Together with her then-doctoral researcher, materials scientist Iris Hölken, Baum investigated the growth-reduction properties of a polymer composite, which was based on polythiourethane (PTU) and specially-formed ceramic particles. They improve the mechanical properties of the coating and the ability of the paint to adhere to the surface of the ship. Together with Phi-Stone AG, they further developed the material and the coating process. “Every year around the world, 80,000 tonnes of so-called anti-fouling paints are now being used. This costs around 4 billion dollars per annum. Not to mention the cost to the oceans,” says Phi-Stone Board Member Paulowicz, to emphasise the scale of environmentally-friendly alternatives.

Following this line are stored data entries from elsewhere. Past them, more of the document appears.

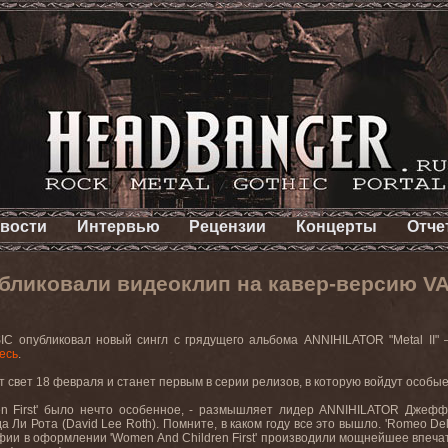
вости
Интервью
Рецензии
Концерты
Отче
бликовали видеоклип на кавер-версию V
IC
опубликовал новый сингл с грядущего альбома
ANNIHILATOR
"
Metal
II
" 
есь
.
дит свет 18 февраля и станет первым в серии
релизов
,
в
которую
войдут
особы
n First'
было
нечто
особенное
, -
размышляет
лидер
ANNIHILATOR
Джеф
да
Ли
Рота
(David Lee Roth).
Помните, в каком году все это вышло. '
Romeo
Del
афии в оформлении '
Women
And
Children
First
' производили мощнейшее впечат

Successful technology transfer through collaboration between Kiel University and Phi-Stone AG
The research team from Kiel University and Phi-Stone AG tested the new product with companies based in Schleswig-Holstein, initially on ships in the water tanks at the GEOMAR Helmholtz Centre for Ocean Research Kiel. “These tests went very well,” said Baum. “We were able to determine significantly less growth after two years on the ‘African Forest’, which travels from Belgium to Gabon in central Africa. This was then easy to clean off with a plain sponge.” Dr Iris Hölken, who has now completed her doctoral studies, is continuing with this topic as the scientific head of the project at Phi-Stone. The company is currently working on developing a spraying technique, with which the coating can be applied easily and over large areas.